5.              En conclusion, l’appel doit être rejeté, en application de l’art. 312 al. 1 CPC, et l’ordonnance confirmée.

 

              Les frais judiciaires de deuxième instance, arrêtés à 600 fr. (art. 65 al. 2 TFJC [Tarif du 28 septembre 2010 des frais judiciaires civils, RSV 270.11.5], sont mis à la charge de l'appelant qui succombe (art. 106 al. 1 CPC).

 

              Il n’y a pas matière à l’allocation de dépens de deuxième instance, l’intimée n’ayant pas été invitée à se déterminer sur l’appel.

 

              Au regard de l’issue de la procédure, la requête d’effet suspensif devient sans objet.

 

 

 

Par ces motifs,

la juge déléguée de la Cour d’appel civile du Tribunal cantonal,

statuant à huis clos,

prononce :

 

              I.              L’appel est rejeté.

 

              II.              L’ordonnance est confirmée.

 

              III.              Les frais judiciaires de deuxième instance, arrêtés à 600 fr. (six cents francs), sont mis à la charge de l’appelant A.B.________.

 

              IV.              L’arrêt est exécutoire.

 

La juge déléguée :               Le greffier :

 

 

 

 

 

 

Du

 

              L'arrêt qui précède, dont la rédaction a été approuvée à huis clos, est notifié en expédition complète, par l'envoi de photocopies à :

 

‑              Me Claude-Alain Boillat (pour A.B.________)

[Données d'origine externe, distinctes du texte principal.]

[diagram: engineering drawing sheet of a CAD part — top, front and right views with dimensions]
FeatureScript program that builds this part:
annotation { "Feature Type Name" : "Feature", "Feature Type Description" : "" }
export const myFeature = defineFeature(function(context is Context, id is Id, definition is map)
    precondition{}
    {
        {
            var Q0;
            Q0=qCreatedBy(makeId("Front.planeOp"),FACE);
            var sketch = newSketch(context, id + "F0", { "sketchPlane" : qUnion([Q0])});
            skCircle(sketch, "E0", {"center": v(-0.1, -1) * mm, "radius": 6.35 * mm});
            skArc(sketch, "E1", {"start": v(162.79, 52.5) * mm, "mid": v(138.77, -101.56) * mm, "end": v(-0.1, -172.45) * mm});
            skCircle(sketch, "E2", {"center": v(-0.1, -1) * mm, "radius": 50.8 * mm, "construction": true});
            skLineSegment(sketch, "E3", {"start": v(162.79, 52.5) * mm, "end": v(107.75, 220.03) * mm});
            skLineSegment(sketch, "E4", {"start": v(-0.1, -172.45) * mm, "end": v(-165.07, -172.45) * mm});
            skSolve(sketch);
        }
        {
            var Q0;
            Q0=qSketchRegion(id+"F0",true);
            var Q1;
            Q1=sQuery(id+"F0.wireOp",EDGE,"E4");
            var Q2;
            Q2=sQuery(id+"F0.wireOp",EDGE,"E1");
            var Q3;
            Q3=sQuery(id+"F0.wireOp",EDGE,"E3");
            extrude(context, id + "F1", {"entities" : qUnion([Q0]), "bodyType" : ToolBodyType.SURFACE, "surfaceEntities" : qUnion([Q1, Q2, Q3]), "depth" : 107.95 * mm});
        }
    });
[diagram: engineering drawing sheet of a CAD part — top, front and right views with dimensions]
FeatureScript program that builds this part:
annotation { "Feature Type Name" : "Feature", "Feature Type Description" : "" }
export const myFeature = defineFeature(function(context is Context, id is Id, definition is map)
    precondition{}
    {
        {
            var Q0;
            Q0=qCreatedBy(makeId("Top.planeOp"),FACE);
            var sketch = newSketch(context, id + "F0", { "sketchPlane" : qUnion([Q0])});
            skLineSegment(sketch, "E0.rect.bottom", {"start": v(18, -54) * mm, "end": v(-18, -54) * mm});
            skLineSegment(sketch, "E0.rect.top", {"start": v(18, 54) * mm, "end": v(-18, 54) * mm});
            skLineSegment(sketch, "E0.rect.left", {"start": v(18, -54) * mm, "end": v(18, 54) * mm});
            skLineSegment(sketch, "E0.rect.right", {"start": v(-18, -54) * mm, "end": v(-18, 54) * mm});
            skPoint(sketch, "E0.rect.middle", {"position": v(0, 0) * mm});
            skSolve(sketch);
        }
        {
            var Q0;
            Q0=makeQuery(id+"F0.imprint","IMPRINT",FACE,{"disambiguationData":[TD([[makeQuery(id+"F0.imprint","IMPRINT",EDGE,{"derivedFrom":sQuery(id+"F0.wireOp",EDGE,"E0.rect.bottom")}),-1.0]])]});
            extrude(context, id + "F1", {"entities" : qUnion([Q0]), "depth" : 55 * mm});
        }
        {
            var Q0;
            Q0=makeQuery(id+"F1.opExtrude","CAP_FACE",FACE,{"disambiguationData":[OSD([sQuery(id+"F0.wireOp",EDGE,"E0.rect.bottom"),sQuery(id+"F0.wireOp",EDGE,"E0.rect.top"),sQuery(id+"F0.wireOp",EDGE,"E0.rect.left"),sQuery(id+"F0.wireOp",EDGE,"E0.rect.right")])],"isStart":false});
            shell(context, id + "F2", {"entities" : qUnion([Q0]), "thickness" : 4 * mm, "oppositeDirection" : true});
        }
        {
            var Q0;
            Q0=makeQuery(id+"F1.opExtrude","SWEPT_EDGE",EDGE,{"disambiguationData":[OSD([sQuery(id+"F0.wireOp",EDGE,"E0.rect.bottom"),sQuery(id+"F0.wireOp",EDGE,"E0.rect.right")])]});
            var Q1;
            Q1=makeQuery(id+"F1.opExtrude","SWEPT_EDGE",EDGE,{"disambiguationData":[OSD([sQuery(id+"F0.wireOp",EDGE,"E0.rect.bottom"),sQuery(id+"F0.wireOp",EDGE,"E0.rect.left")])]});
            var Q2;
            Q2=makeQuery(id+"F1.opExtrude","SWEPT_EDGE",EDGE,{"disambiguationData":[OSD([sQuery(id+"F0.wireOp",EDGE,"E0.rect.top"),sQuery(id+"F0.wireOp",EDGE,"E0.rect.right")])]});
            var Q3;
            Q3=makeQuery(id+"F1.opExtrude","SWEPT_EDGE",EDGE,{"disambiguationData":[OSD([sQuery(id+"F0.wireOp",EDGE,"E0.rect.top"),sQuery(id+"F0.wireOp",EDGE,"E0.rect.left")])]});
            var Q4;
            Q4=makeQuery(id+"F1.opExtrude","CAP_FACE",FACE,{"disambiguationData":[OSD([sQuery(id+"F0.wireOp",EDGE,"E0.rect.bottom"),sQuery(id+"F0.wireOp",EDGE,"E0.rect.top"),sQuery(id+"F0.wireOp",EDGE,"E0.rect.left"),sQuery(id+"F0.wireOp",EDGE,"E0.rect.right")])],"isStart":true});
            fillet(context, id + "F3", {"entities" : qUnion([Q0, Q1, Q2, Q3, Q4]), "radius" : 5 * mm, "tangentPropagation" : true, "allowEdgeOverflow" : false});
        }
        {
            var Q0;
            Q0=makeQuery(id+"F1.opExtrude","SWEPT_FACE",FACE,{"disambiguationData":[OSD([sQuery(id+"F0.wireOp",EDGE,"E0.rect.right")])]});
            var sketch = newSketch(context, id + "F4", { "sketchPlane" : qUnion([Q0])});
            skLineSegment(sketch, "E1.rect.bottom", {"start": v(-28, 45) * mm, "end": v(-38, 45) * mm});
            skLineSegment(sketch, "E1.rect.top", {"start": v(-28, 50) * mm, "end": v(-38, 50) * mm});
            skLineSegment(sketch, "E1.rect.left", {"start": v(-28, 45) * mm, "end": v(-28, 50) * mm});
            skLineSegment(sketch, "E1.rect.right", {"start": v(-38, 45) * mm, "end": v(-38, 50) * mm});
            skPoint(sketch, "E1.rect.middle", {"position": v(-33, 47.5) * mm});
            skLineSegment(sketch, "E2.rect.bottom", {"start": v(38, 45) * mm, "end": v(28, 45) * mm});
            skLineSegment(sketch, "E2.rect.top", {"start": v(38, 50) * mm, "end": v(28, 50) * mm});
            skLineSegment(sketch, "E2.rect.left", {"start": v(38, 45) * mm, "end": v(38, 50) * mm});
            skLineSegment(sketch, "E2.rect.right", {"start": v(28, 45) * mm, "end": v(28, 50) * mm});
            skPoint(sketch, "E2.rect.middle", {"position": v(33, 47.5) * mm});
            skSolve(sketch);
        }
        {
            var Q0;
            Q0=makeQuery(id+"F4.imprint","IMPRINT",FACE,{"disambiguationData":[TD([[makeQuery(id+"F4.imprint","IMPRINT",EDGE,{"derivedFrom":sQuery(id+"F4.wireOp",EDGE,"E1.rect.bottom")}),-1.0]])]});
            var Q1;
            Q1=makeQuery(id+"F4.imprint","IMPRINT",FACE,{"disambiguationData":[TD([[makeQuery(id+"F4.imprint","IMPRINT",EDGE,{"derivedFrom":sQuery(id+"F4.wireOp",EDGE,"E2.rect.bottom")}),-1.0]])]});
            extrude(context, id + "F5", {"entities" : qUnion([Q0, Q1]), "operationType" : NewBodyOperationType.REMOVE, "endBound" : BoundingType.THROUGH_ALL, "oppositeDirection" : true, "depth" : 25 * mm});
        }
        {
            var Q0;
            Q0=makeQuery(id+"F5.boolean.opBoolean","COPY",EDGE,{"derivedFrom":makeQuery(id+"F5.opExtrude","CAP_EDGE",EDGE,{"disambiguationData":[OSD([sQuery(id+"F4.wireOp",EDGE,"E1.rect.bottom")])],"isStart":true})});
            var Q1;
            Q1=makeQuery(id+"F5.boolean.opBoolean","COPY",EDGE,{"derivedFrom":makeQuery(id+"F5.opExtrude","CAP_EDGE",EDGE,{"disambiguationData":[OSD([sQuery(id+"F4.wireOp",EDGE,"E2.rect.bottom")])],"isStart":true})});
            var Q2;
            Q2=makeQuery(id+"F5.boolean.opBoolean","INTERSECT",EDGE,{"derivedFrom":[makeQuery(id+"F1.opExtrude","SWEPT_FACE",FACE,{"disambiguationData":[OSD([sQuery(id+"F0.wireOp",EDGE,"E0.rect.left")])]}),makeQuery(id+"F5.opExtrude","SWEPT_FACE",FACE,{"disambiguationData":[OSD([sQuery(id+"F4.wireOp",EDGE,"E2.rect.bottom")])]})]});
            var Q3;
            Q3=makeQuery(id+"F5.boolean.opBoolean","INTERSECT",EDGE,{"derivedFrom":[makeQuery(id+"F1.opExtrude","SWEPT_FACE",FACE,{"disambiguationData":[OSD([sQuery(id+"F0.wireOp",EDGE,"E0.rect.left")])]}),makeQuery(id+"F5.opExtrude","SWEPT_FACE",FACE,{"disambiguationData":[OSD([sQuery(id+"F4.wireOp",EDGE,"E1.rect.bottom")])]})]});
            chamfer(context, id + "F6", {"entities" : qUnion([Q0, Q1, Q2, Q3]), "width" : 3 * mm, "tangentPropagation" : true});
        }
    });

‑              Me Catherine Jaccottet Tissot (pour B.B.________)

 

              Le présent arrêt peut faire l'objet d'un recours en matière civile devant le Tribunal fédéral au sens des art. 72 ss LTF (loi du 17 juin 2005 sur le Tribunal fédéral – RS 173.110), cas échéant d'un recours constitutionnel subsidiaire au sens des art. 113 ss LTF. Dans les affaires pécuniaires, le recours en matière civile n'est recevable que si la valeur litigieuse s'élève au moins à 15'000 fr. en matière de droit du travail et de droit du bail à loyer, à 30'000 fr. dans les autres cas, à moins que la contestation ne soulève une question juridique de principe (art. 74 LTF). Ces recours doivent être déposés devant le Tribunal fédéral dans les trente jours qui suivent la présente notification (art. 100 al. 1 LTF).